A continuidade da atual pressão dos movimentos sociais somada à imobilidade do governo Luiz Inácio Lula da Silva, para Leôncio Martins Rodrigues, professor do departamento de ciência política da Unicamp, pode levar a uma crise institucional.
"Trata-se de uma possibilidade que não deriva apenas das futricas da burguesia e da imprensa maldosa, mas que está ligada basicamente à capacidade das lideranças do MST de aprofundar e diversificar suas ações", afirma o cientista político.
O Movimento dos Trabalhadores Rurais Sem Terra, segundo ele, utiliza uma "tática diabólica" ao mobilizar "gente muito pobre" e reunir, na linha de frente de suas ações, mulheres e crianças. "Qualquer ação das autoridades contra acampamentos e marchas dos pobres abala a consciência culpada das classes médias." Leia a seguir trechos da entrevista. (RC)

 
Folha - Há uma situação de desordem ou caos social no país?
Leôncio Martins Rodrigues -
Os dois termos me parecem fortes. Acho melhor falar num aumento da tensão social ocasionada por uma situação de tipo estrutural -desemprego e criminalidade, principalmente- e por um processo de mobilização e pressão direta sobre as instituições.
A meu ver, a continuidade da mobilização, que corre por fora do sistema político, pode levar a uma crise institucional, especialmente diante do quadro de perda da capacidade das autoridades de manter a ordem. Aí, o que seria uma crise social pode transformar-se em crise do poder de Estado. Trata-se de uma possibilidade que não deriva apenas das futricas da burguesia e da imprensa maldosa, mas que está ligada basicamente à capacidade das lideranças do MST de aprofundar e diversificar suas ações.

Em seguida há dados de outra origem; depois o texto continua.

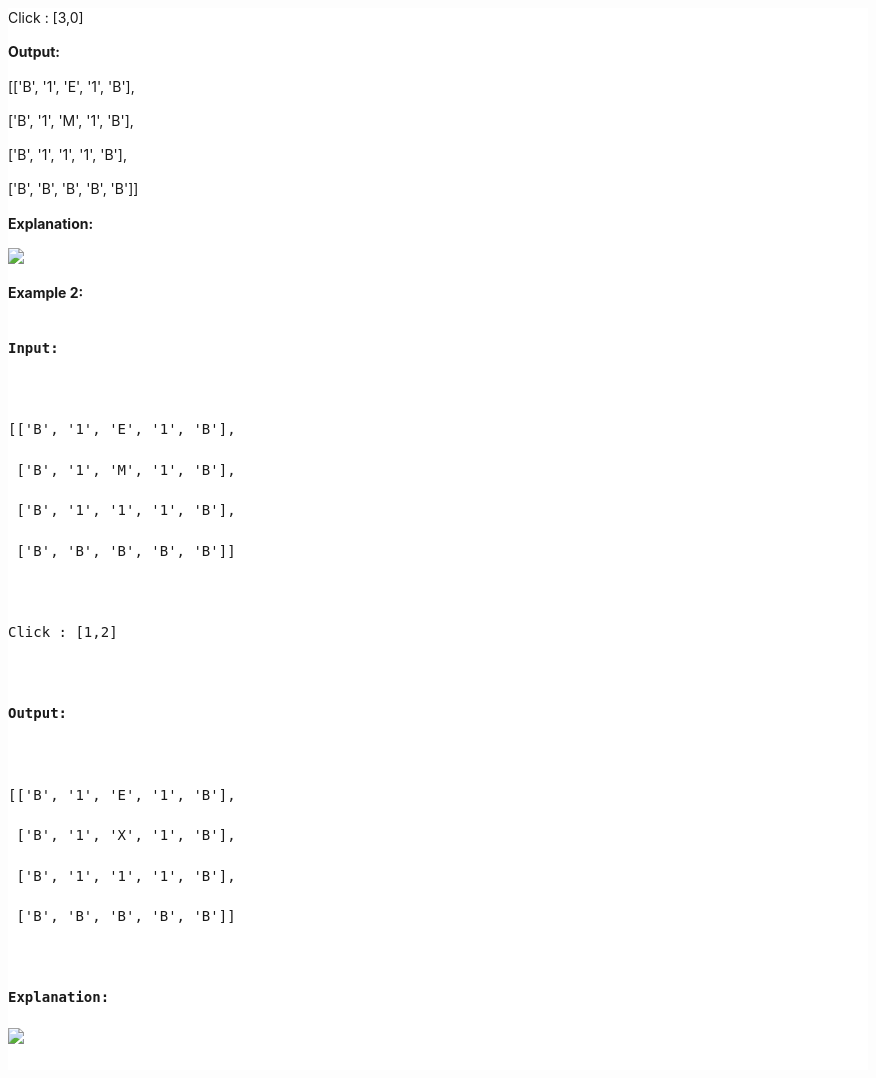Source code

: 

Click : [3,0]



<b>Output:</b> 



[[&#39;B&#39;, &#39;1&#39;, &#39;E&#39;, &#39;1&#39;, &#39;B&#39;],

 [&#39;B&#39;, &#39;1&#39;, &#39;M&#39;, &#39;1&#39;, &#39;B&#39;],

 [&#39;B&#39;, &#39;1&#39;, &#39;1&#39;, &#39;1&#39;, &#39;B&#39;],

 [&#39;B&#39;, &#39;B&#39;, &#39;B&#39;, &#39;B&#39;, &#39;B&#39;]]



<b>Explanation:</b>

<img src="https://cdn.jsdelivr.net/gh/yanglr/leetcode-ac@master/assets/0500-0599/0529.Minesweeper/images/minesweeper_example_1.png" style="width: 100%; max-width: 400px" />

</pre>



<p><b>Example 2:</b></p>



<pre>

<b>Input:</b> 



[[&#39;B&#39;, &#39;1&#39;, &#39;E&#39;, &#39;1&#39;, &#39;B&#39;],

 [&#39;B&#39;, &#39;1&#39;, &#39;M&#39;, &#39;1&#39;, &#39;B&#39;],

 [&#39;B&#39;, &#39;1&#39;, &#39;1&#39;, &#39;1&#39;, &#39;B&#39;],

 [&#39;B&#39;, &#39;B&#39;, &#39;B&#39;, &#39;B&#39;, &#39;B&#39;]]



Click : [1,2]



<b>Output:</b> 



[[&#39;B&#39;, &#39;1&#39;, &#39;E&#39;, &#39;1&#39;, &#39;B&#39;],

 [&#39;B&#39;, &#39;1&#39;, &#39;X&#39;, &#39;1&#39;, &#39;B&#39;],

 [&#39;B&#39;, &#39;1&#39;, &#39;1&#39;, &#39;1&#39;, &#39;B&#39;],

 [&#39;B&#39;, &#39;B&#39;, &#39;B&#39;, &#39;B&#39;, &#39;B&#39;]]



<b>Explanation:</b>

<img src="https://cdn.jsdelivr.net/gh/yanglr/leetcode-ac@master/assets/0500-0599/0529.Minesweeper/images/minesweeper_example_2.png" style="width: 100%; max-width: 400px" />

</pre>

Folha - O que o sr. quer dizer com crise institucional?
Leôncio -
Uma das coisas graves é o governo ter abertamente contra si setores importantes da sociedade brasileira. Desde o setor empresarial, classes médias, grandes proprietários e setores importantes da alta burocracia, podendo atingir setores das classes trabalhadoras. Sobretudo tendo contra si a imprensa. Configuraria uma crise para a qual não sei que desdobramento poderia haver e que solução se poderia dar.
Isso, sempre no condicional, se o governo continuar imobilizado diante de uma crescente mobilização popular.

Folha - Uma crise desse tipo seria algo inédito?
Leôncio -
Não. O país viveu crises assim o tempo todo. Depois da 2ª Guerra Mundial é um levante atrás do outro. Tivemos a crise da renúncia do Jânio Quadros, depois a crise do João Goulart, depois a do [Fernando] Collor.
Nas condições presentes, os valores democráticos são muito fortes. Nem os EUA ou o primeiro mundo aceitariam uma saída não-constitucional. Mas um impeachment seria uma saída constitucional. Não acho que estamos já num quadro como esse.

Folha - O que o governo poderia fazer contra o aumento da tensão social?
Leôncio -
Considerando o tipo de desafio levantado pelo MST, o governo está acuado. Na verdade, é difícil encontrar uma resposta a esse tipo de mobilização social e política que seja diferente das que existiram no passado.
Estão sendo mobilizadas dezenas de milhares de pessoas com o apoio ativo da ala progressista da Igreja Católica, simpatia de membros do próprio governo e da intelligentsia urbana.
A população mobilizada pelo MST é de gente muito pobre; reúne, na linha de frente, mulheres e crianças. Apesar das cruzes que são carregadas, é uma tática diabólica. Qualquer ação das autoridades contra acampamentos e marchas dos pobres abala a consciência culpada das classes médias. Autoridades e políticos temem as consequências eleitorais de tentativas de manutenção da ordem. Por isso, acabam se limitando a medidas tópicas de natureza reativa. A iniciativa está sempre com as lideranças do MST, que continua avançando e elevando suas apostas. No Pontal do Paranapanema, o MST está prestes a estabelecer um "território liberado", administrado por ele, segundo suas regras, valores e ideologia, mas paradoxalmente sustentado pelo governo.
Não há nenhuma saída fácil à vista, mesmo porque o MST é apenas parte de um conflito ideológico mais amplo quanto aos rumos da sociedade brasileira. Por isso é que encontra tanto apoio em outros segmentos sociais, dentro e fora do governo. Minha impressão é que as autoridades só agirão quando encontrarem apoio na opinião pública, o que acontecerá apenas quando os conflitos adquirirem uma dimensão tal que colocará em risco a própria ordem política.